Ersoy’un “Asım’ın nesli” tanımlamasının 1980 ve 1990’lı yıllardan bugüne çeşitli zamanlarda öne çıkarıldığına dikkati çeken Emre, şu bilgileri verdi:

“Samimiyetin, okumanın ve Müslüman neşvesinin epeyce yükseldiği o yılların ekmeğini yiyoruz hala. Fakat o özlemin hızlıca ışıyarak kitleleşmiş bir tezahürünü 15 Temmuz direnişinde de gördüğümü söyleyebilirim. Akif de o süreçte yeniden çıktı kürsüye.

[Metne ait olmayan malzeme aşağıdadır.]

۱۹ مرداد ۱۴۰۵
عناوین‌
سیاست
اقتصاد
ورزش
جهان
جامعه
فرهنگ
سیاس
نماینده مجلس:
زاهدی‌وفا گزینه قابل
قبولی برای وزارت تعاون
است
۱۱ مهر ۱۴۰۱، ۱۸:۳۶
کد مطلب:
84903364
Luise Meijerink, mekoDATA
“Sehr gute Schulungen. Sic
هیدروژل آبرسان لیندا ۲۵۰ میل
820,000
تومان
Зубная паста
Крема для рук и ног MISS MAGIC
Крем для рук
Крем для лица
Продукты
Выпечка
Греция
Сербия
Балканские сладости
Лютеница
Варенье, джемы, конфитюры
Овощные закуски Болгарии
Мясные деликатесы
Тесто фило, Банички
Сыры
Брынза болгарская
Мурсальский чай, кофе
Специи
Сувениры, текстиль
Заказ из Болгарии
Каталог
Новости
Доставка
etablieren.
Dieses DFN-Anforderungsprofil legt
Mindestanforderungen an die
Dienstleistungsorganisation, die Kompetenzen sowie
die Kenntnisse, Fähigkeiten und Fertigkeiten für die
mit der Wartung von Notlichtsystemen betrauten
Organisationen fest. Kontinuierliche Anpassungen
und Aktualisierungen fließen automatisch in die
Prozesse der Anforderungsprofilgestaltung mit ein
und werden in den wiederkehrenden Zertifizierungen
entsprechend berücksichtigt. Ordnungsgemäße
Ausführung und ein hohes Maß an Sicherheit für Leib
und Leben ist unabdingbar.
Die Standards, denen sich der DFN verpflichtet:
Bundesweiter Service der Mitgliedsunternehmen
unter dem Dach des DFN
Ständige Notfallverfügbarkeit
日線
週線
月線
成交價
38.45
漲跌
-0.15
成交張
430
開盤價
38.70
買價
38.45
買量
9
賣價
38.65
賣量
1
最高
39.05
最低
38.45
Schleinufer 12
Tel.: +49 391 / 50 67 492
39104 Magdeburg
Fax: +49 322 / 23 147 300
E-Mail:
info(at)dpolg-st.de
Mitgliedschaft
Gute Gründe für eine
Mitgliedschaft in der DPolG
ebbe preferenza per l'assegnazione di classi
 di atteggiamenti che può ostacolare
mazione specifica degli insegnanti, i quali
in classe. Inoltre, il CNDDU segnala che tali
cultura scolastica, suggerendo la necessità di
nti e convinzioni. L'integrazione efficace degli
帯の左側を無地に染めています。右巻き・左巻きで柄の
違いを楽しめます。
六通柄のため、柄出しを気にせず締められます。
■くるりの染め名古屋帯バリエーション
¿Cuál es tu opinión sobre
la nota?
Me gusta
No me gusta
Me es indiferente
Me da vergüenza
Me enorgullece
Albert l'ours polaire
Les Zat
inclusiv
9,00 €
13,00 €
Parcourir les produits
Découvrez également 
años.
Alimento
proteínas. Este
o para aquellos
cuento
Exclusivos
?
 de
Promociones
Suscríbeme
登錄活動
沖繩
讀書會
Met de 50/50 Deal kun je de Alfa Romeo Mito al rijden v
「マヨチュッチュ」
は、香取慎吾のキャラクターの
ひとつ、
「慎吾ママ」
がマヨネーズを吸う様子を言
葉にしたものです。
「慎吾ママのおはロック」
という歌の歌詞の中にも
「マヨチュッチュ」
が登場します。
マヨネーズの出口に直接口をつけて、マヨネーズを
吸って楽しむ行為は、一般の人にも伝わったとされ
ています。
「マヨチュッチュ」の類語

Fakat güzel işlerin arısı olan o insanların önemli bir bölümü geri çekildiler, geçtiğimiz günlerde hepimizin içini yakan o büyük felakette, o şiddetli depremde, en önde koşup mazlum ve mağdur insanların koluna girinceye kadar.”

Eserde 15 yaşından vefatına kadar Ersoy’un hayatı ele alınıyor

Ali Emre’nin, eserleri ve mücadelesiyle yakın tarihte önemli bir yeri olan Ersoy’u yad ettiği yeni romanı, 6 ana bölümden oluşuyor.

Usta şairin hayatını 15 yaşından vefatına kadar işleyen eserde her bölümünün sonunda, yaşanan döneme ve mütefekkir-şairin hayatına tanıklık eden önemli bir isim konuşturuluyor.

Emre, Ersoy’un muhkem inancına, Kur’an-ı Kerim ve sünnet bilgisine, şehirleri peş peşe ışıklandırıp ayaklandıran vaazlarına, savaş yıllarındaki kesintisiz cehdine, etrafındakilere şahsiyet kazandıran karakterine, yeni rejimin takibatı nedeniyle çektiği eziyetlere de atıflarda bulunduğu romanda, şairin az bilinen yönlerine de ışık tutuyor.

Romanda, “Balkan faciası” ve “31 Mart Vakası”ndan “İstanbul’un işgali”ne, Ali Şükrü Bey cinayeti ve istiklal mahkemelerinden “İrtica 906” dosyasına kadar pek çok önemli gelişme yer alıyor.

Eşref Edib, Babanzade Ahmed Naim, Sultan Abdülhamid, Talat Paşa, Mithat Cemal, Abbas Halim Paşa, Cemaleddin Efgani, Tevfik Fikret, Mustafa Kemal Paşa, Topal Osman, Prenses Emine Hanım, Muhammed İkbal, Ömer Muhtar, Emin Ersoy, Abdülvehhab Azzam, Kuşçubaşı Eşref, Yozgatlı İhsan Efendi, Neyzen Tevfik ve Celaleddin Ökten gibi isimlerin de söz aldığı eser, Ali Emre’nin, Mehmed Akif’le ilgili bir şiiriyle sona eriyor.